Internacional

Brexit e a economia: o que esperar no futuro?

A 23 de Junho de 2016 a população britânica votou a favor da saída do Reino Unido da União Europeia, uma decisão política que tem desde então sido capa de jornal e tópico principal nos noticiários televisivos diariamente. 

Com a sua data oficial de desagregação a 29 de março de 2019, o Reino Unido tem vivido dificuldades para assinar um acordo que satisfaça a população britânica e os membros do parlamento e até do próprio governo, e a União Europeia, sem comprometer a economia de nenhum dos lados.

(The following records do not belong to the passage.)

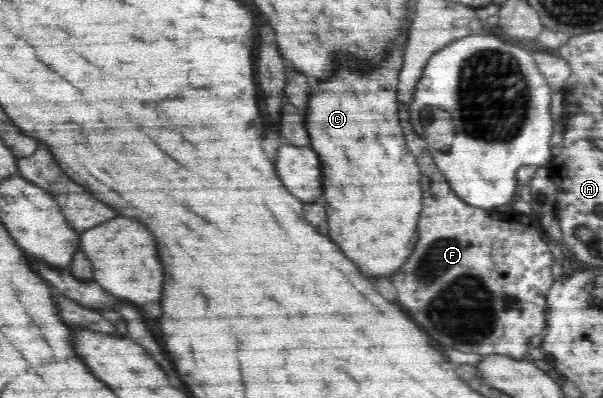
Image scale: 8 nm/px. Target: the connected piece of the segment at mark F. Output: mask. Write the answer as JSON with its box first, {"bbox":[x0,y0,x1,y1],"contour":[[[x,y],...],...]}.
{"bbox":[393,181,553,359],"contour":[[[447,181],[432,182],[428,191],[423,192],[423,210],[419,214],[419,244],[415,248],[415,252],[411,254],[411,258],[407,260],[407,264],[399,270],[399,274],[393,278],[393,286],[397,288],[397,302],[403,306],[405,314],[411,314],[411,318],[415,318],[415,322],[419,322],[419,326],[423,326],[423,330],[427,330],[427,334],[431,334],[431,340],[437,340],[435,344],[439,344],[441,348],[455,348],[458,352],[473,352],[475,354],[502,354],[515,359],[529,359],[529,342],[533,336],[543,334],[543,326],[547,326],[544,320],[544,307],[547,306],[547,292],[551,290],[553,283],[553,254],[551,248],[545,239],[543,230],[536,224],[530,215],[521,216],[515,212],[509,214],[496,211],[485,210],[478,206],[471,206],[470,203],[463,202]]]}

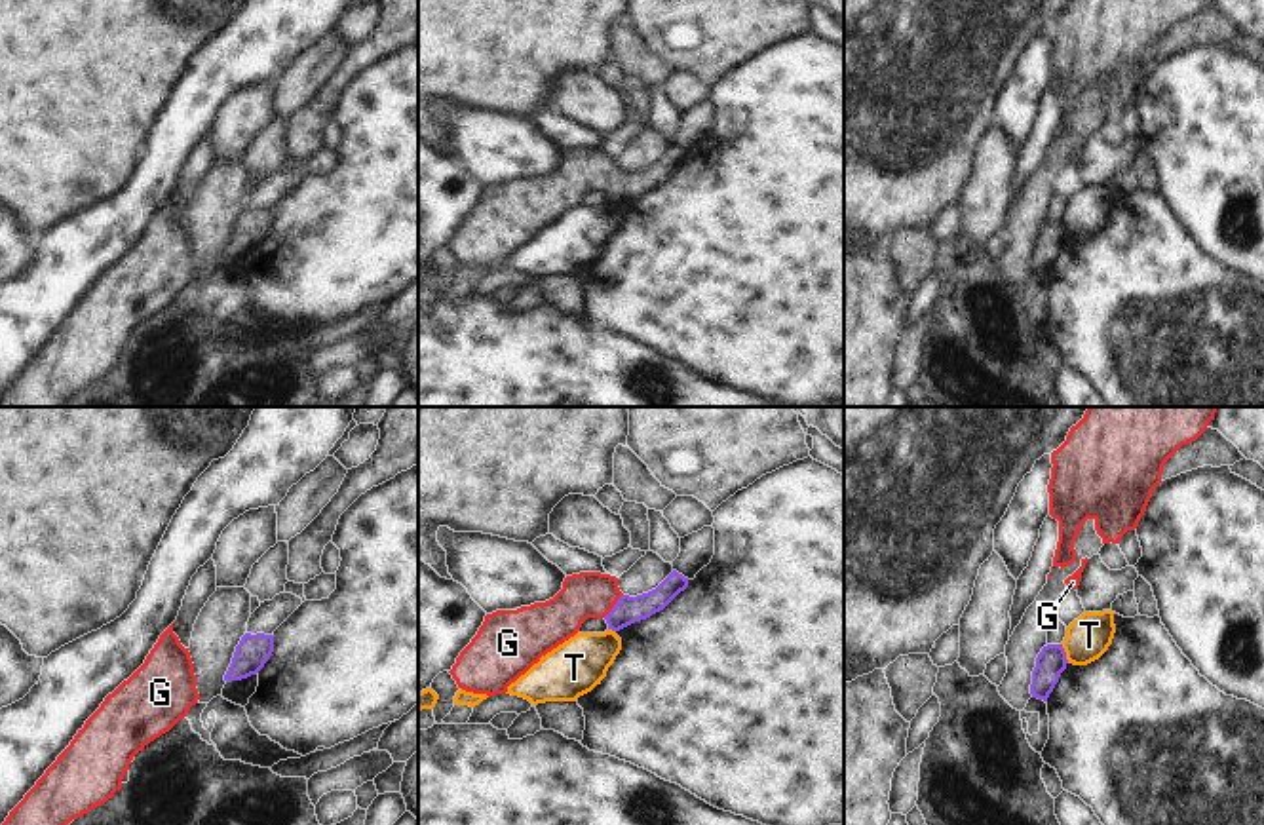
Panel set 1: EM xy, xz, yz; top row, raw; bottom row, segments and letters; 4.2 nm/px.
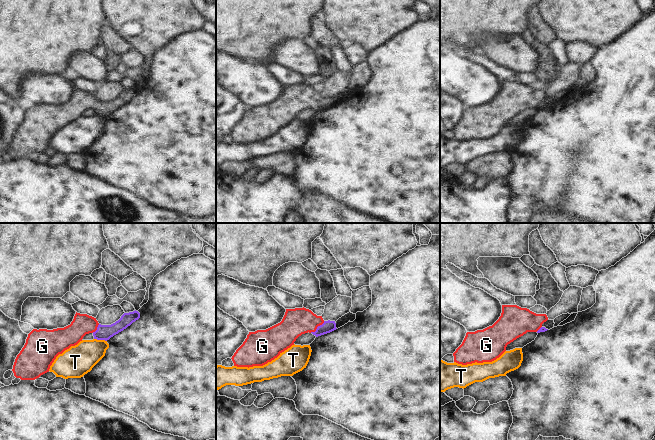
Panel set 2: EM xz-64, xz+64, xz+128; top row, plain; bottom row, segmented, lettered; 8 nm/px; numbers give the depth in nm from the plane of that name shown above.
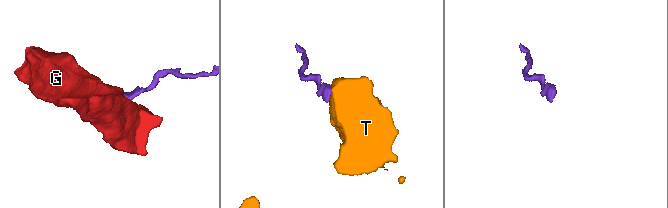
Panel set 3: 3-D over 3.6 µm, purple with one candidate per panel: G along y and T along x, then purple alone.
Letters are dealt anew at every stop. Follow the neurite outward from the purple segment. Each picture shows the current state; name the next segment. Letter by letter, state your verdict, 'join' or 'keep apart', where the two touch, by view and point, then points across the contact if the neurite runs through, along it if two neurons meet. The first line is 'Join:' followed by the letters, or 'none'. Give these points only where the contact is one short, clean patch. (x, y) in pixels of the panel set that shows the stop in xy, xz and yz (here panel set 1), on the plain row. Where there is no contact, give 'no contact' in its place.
Join: G
G: join; contact xz (614, 179); way xz (628, 185), (614, 179), (597, 170), (584, 170)
T: keep apart; contact yz (1065, 229); border yz (1061, 219), (1069, 236)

Mark Carney, governador do Banco de Inglaterra, tem expressado a sua preocupação com a possibilidade do Reino Unido sair da UE sem um acordo estabelecido, adicionalmente, o tempo limitado até à oficialização do Brexit não permite um período de adaptação das indústrias britânicas às mudanças bruscas que poderão acontecer. Menos de metade das empresas no Reino Unido deram início a planos de contingência, o que pode influenciar de uma forma extremamente negativa a economia britânica dado que as indústrias e infraestruturas não estão preparadas para um Brexit sem acordo, segundo a informação fornecida por Carney à BBC Radio 4.

O governo britânico e o Banco de Inglaterra têm mostrado a sua preocupação com as mais recentes análises e previsões financeiras. A insegurança já gerou uma resposta nos mercados financeiros, com a valorização de várias ações em queda desde então, e entre elas, e os índices dos mercados financeiros estão em baixa, à medida que a incerteza se prolonga.

Desde o alarme dado pelo governador do Banco de Inglaterra os investidores têm perdido o apetite na economia britânica e reduzido o seu investimento em bolsa dada a instabilidade vivida, e sem um acordo na mesa para acalmar as preocupações, a situação poderá não ver grandes alterações no futuro próximo. Estima-se que a saída do Reino Unido da União Europeia possa custar aos cofres britânicos 40 mil milhões de libras, cerca de 46 mil milhões de euros apenas na forma de compromissos já contraídos pelo Reino Unido anteriormente à sua decisão de sair da UE. O acordo que teria sido proposto por Theresa May perante os membros do parlamento poderia ter um custo semanal à economia britânica de cerca de 615 milhões de libras (710 milhões de euros) nos próximos 16 anos, até á estabilização económica do Reino Unido que não está prevista acontecer até 2034.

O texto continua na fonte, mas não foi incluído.